TASK INSTRUCTIONS |
In the material, from the line with "Sur le toit-terrasse" to the line with "Émotions murales", swap "fantômes" for "spectres" and give those lines back with nothing else altered.

BEGIN

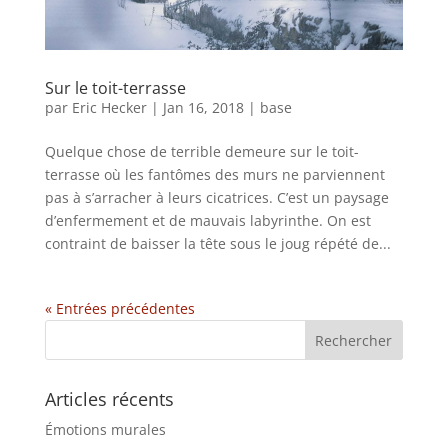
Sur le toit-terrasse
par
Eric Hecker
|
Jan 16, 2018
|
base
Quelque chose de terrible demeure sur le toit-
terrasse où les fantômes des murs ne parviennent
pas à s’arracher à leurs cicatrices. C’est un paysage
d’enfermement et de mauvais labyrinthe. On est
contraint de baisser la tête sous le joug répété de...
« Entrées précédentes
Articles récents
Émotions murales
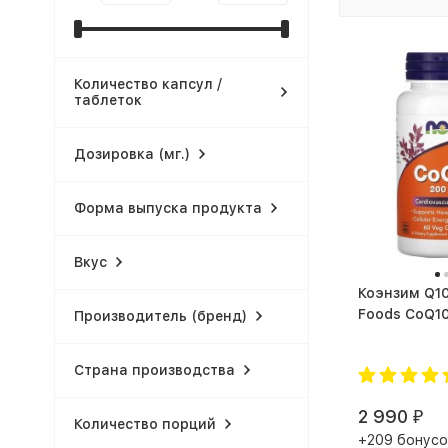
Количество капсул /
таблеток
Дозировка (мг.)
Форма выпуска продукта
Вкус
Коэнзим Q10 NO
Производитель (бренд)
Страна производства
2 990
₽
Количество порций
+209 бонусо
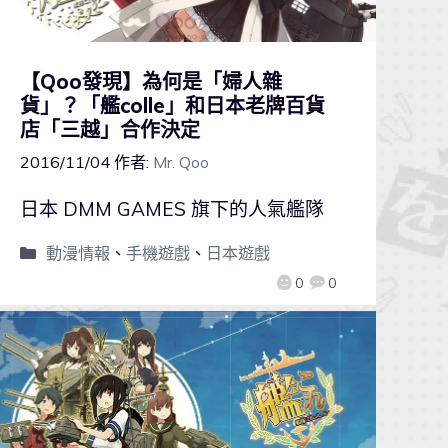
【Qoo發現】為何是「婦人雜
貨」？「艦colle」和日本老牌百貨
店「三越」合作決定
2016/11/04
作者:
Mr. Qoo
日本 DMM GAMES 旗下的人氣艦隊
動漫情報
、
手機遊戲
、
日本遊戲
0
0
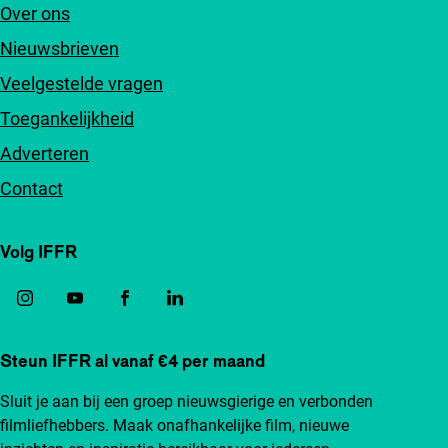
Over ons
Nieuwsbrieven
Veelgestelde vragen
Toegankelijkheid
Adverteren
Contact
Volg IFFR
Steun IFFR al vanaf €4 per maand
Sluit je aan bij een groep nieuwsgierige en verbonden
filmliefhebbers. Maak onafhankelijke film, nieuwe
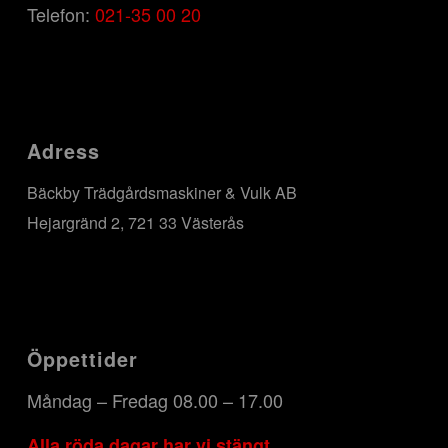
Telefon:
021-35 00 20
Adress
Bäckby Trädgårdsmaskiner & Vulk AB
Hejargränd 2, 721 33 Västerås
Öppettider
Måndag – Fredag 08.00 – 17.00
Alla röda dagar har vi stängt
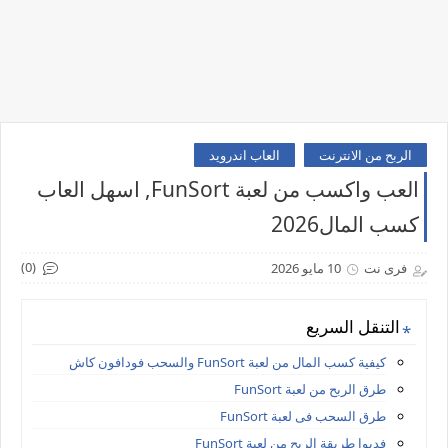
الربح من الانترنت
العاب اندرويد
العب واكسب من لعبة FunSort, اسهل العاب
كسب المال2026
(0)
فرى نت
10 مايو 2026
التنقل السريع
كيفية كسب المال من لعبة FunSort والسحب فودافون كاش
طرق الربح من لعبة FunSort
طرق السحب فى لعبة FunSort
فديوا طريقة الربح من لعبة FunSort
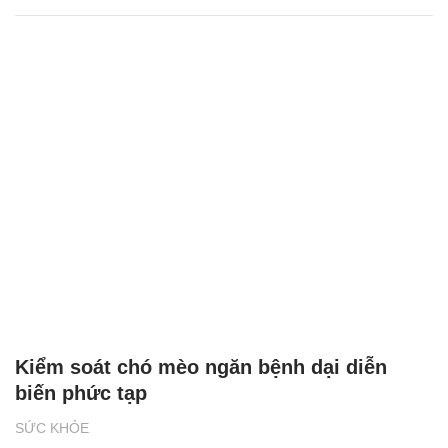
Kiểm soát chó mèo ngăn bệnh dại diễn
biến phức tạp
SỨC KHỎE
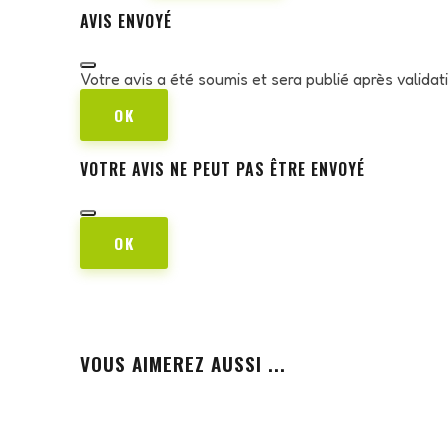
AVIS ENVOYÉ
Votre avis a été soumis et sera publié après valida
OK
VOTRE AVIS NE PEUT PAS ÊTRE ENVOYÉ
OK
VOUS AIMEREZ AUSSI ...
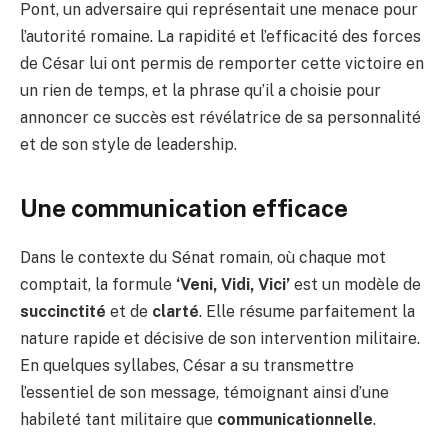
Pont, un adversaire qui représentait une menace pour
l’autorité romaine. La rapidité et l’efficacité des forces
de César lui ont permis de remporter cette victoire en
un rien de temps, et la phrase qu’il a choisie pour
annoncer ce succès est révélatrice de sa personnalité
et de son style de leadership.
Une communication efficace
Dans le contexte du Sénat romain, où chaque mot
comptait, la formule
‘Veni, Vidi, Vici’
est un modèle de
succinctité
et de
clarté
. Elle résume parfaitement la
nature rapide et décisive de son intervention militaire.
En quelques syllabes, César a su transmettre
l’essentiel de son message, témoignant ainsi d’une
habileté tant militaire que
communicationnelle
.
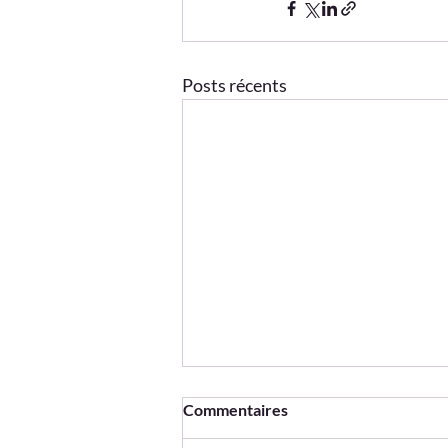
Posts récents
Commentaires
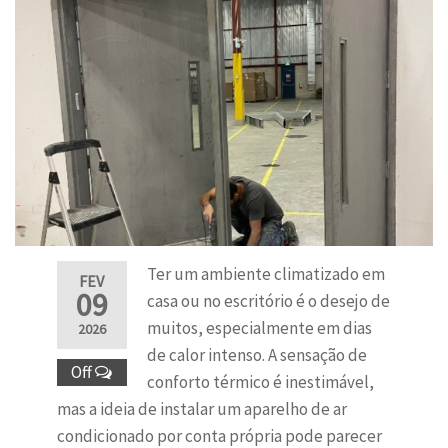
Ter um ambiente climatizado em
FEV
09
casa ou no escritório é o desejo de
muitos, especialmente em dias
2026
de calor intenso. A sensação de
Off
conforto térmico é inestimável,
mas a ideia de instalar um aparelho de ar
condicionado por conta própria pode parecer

END
BEGIN

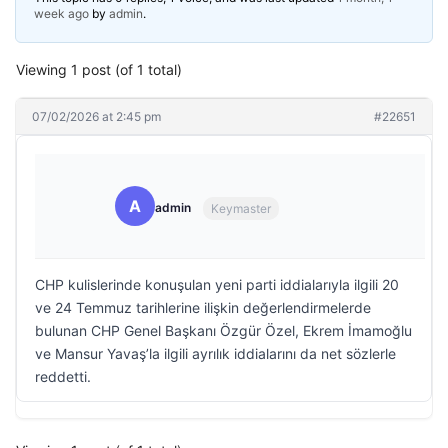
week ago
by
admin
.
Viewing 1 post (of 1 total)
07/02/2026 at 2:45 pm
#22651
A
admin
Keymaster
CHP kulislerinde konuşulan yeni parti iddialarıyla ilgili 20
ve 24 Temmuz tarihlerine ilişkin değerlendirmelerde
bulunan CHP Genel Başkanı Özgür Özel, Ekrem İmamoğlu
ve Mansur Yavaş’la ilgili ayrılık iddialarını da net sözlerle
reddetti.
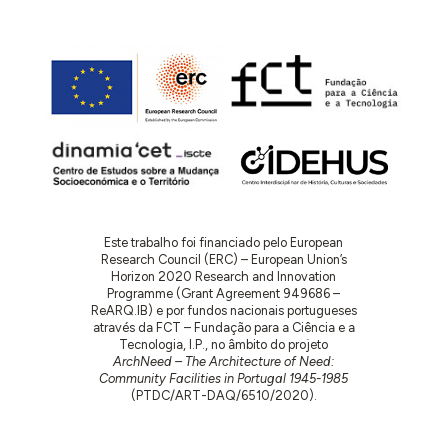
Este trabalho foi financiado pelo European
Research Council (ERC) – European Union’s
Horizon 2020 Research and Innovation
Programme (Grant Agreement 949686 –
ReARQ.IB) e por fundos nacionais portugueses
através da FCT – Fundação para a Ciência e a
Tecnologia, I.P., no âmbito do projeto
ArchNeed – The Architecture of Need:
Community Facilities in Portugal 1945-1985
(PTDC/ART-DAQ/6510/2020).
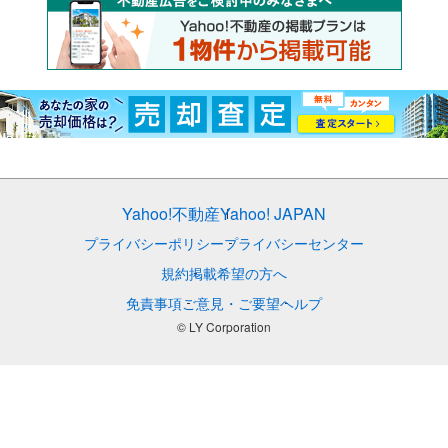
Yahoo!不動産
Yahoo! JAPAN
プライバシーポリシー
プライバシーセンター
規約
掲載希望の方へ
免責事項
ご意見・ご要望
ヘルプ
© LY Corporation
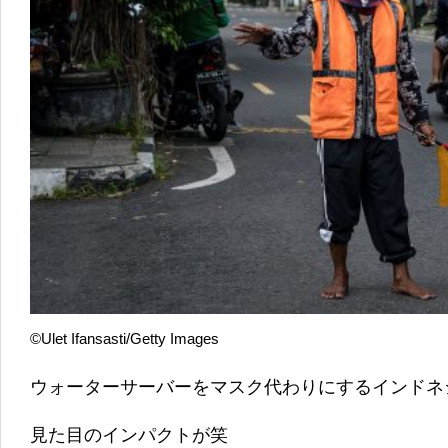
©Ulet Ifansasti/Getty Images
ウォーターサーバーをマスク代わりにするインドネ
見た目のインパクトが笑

END
BEGIN

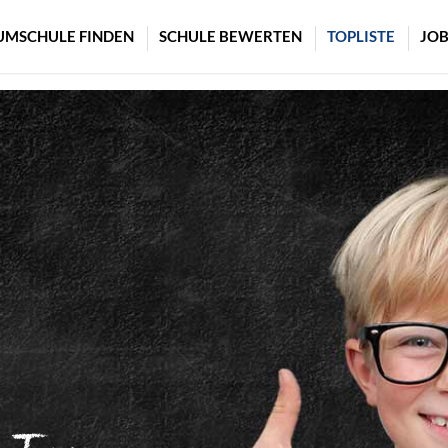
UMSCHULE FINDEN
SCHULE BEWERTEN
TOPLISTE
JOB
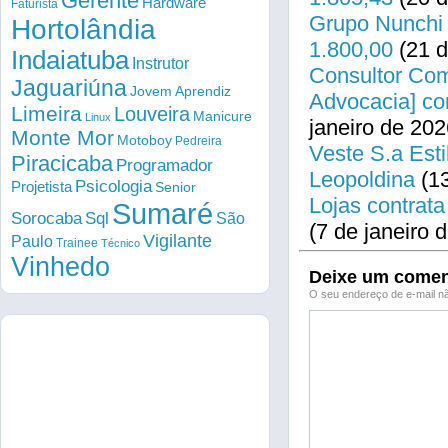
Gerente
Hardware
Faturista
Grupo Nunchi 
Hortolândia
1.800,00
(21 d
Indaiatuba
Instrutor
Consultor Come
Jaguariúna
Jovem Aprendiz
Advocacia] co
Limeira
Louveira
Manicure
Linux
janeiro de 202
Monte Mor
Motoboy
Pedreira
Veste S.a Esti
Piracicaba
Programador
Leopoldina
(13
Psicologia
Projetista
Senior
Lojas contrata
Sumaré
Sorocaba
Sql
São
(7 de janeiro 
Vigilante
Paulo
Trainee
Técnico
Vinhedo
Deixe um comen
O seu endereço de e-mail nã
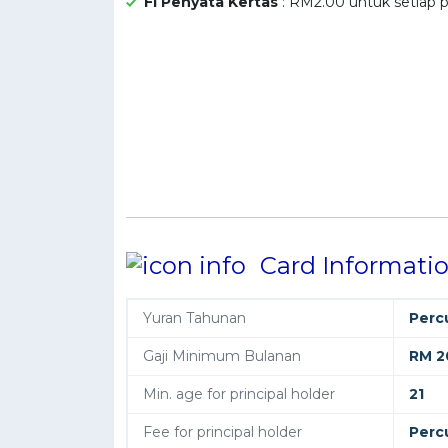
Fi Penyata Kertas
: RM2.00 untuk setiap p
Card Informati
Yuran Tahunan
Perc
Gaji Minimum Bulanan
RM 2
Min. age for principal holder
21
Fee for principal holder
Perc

END

EXERCISE RESULT |
Sur le toit-terrasse
par
Eric Hecker
|
Jan 16, 2018
|
base
Quelque chose de terrible demeure sur le toit-
terrasse où les spectres des murs ne parviennent
pas à s’arracher à leurs cicatrices. C’est un paysage
d’enfermement et de mauvais labyrinthe. On est
contraint de baisser la tête sous le joug répété de...
« Entrées précédentes
Articles récents
Émotions murales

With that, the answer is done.